* JOUW OPDRACHTEN
a) Citeer uit de bespreking van Unterland letterlijk het stuk dat begint met "Als Helgoland door" en doorloopt tot en met "aan de beurt’.".
b) Schrijf de bespreking van Unterland verder, te beginnen na de laatste zin die er staat.

* TEKSTFRAGMENT
Unterland

Unterland van Anne C. Voorhoeve maakt alle beloftes waar. Het ziet er niet alleen prachtig uit, het is ook prachtig. Hoofdpersoon is de 12-jarige Alice die het eiland Helgoland na een bombardement door de Britten moet achterlaten. Ze vlucht met haar familie naar Hamburg. Kan ze ooit weer terugkeren naar haar geliefde eiland Helgoland?

‘Unterland’ – dat net zo goed ‘Helgoland’ had kunnen heten – valt naadloos onder de Trümmerliteratur, zoals de  literatuur over de naoorlogse tijd in Duitsland heet. Literatuur over het ‘Stunde Null’, de periode waarin men in Duitsland met niets het land weer moest proberen op te bouwen. Het was de tijd van de denazificatie, van de Neurenburgse processen. De mensen waren berooid, woonden tussen de puinhopen, waren familieleden kwijt, waren arm, werkloos, ziek, eenzaam, hadden het koud en probeerden – hoe dan ook – te overleven. Duitsland is verdeeld in vier zones, een Amerikaanse, Franse, Russische en Britse zone. De familie van Alice komt in Hamburg terecht, dat in de Britse zone ligt. Dit is de achtergrond waarin ‘Unterland’ geschreven is.

Als Helgoland door bombardementen verwoest is, komt Alice met haar broer Henri, haar moeder, Mem, en haar oma, Ooti, terecht in het huis van de familie Kindler (inderdaad, van het bier). Vader, Foor, is er niet bij; hij moet dwangarbeid verrichten in België, via brieven houden ze contact met elkaar. De familie Kindler offert kamers in hun huis op voor mensen die niets meer hebben. Het levert pijnlijke taferelen op. Elke familie bewoont een kamer, moet met elkaar zien te dealen, de keuken en wc delen, elkaars ‘gehorigheden’ aanhoren. Geen gemakkelijke opgave. ‘Iemand verantwoordelijk te kunnen houden voor de zurige hongergeur, die als een ongewassen jas aan ons hing, voor de kou, die beet tot op het bot, voor het gekrijs vanuit de keuken: ‘Dit is ons halfuur! Jullie zijn nog niet aan de beurt’.

* AANGELEVERD MATERIAAL
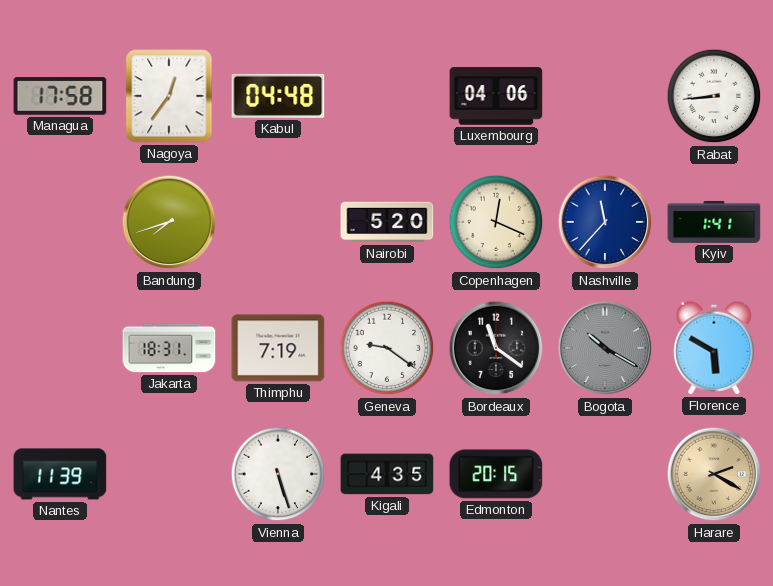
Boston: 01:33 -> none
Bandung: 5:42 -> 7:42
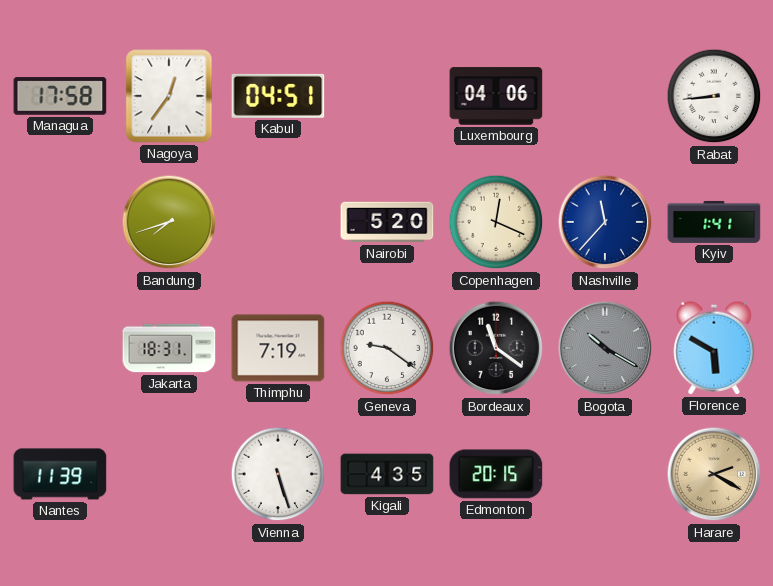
Kabul: 04:48 -> 04:51
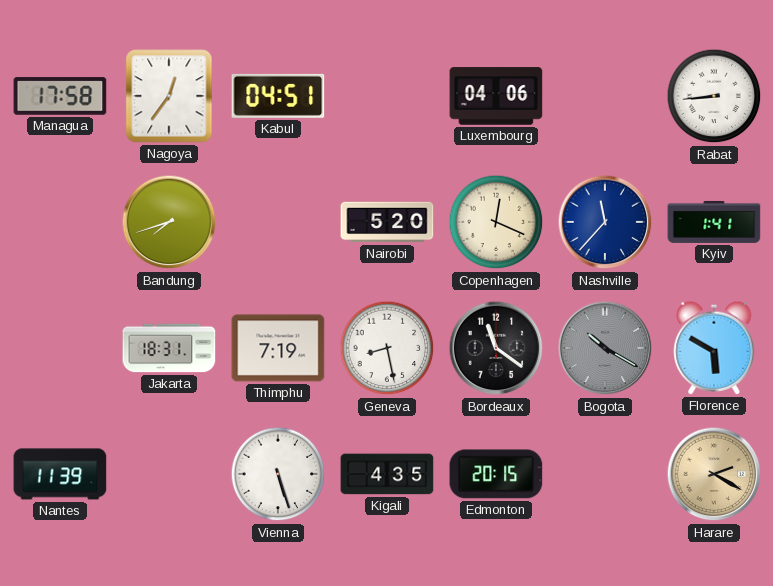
Geneva: 9:21 -> 8:28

* EINDRESULTATEN
a)
Als Helgoland door bombardementen verwoest is, komt Alice met haar broer Henri, haar moeder, Mem, en haar oma, Ooti, terecht in het huis van de familie Kindler (inderdaad, van het bier). Vader, Foor, is er niet bij; hij moet dwangarbeid verrichten in België, via brieven houden ze contact met elkaar. De familie Kindler offert kamers in hun huis op voor mensen die niets meer hebben. Het levert pijnlijke taferelen op. Elke familie bewoont een kamer, moet met elkaar zien te dealen, de keuken en wc delen, elkaars ‘gehorigheden’ aanhoren. Geen gemakkelijke opgave. ‘Iemand verantwoordelijk te kunnen houden voor de zurige hongergeur, die als een ongewassen jas aan ons hing, voor de kou, die beet tot op het bot, voor het gekrijs vanuit de keuken: ‘Dit is ons halfuur! Jullie zijn nog niet aan de beurt’.

b)
Henry, Alice’ broer, is een stille jongen die van lezen en schrijven houdt. Hij weet zeker dat er een verrader onder de Helgolanders is geweest, waardoor hun eiland opgeblazen is. Hij bijt zich hierin vast, vastbesloten om er iets aan te doen. De zoektocht naar de verrader was een zaak tussen Henry en mij. ‘Dat is niet voldoende, ging Henry verder. Hij moet weten dat hij gaat sterven en waarom. Daar gaat het immers om, Alice’.

Alice is de hoofdpersoon in het verhaal, de persoon van waaruit het verhaal verteld wordt. Een dapper, nuchter 12-13-jarig meisje. Ze is door een bom haar linkeronderbeen kwijtgeraakt, waardoor ze met een prothese rondloopt. Het ongemak, het ontbreken van de juiste middelen, de honger en armoede waardoor er niet veel ‘pasbaars’ aan een sterk vermagerd been gedaan kan worden, wordt pijnlijk zichtbaar. Al zorgt Alice er zelf wel voor dat de meeste mensen niet weten wat er echt met haar been aan de hand is. ‘Het niet meer kunnen dragen van jurken heb ik nooit erg gevonden. Tegen de tijd dat ik uit het ziekenhuis kwam, was het herfst en ik kreeg het advies om broeken te dragen, omdat de stomp warm gehouden moest worden’.
‘Nora stelde me teleur. Ze liet me compleet in de steek. Het mag dan misschien een schok zijn om iemand onverwacht met een beenprothese te zien, waarover nooit ook maar iemand iets gezegd heeft….maar dat is toch geen reden om je hand voor je mond te slaan?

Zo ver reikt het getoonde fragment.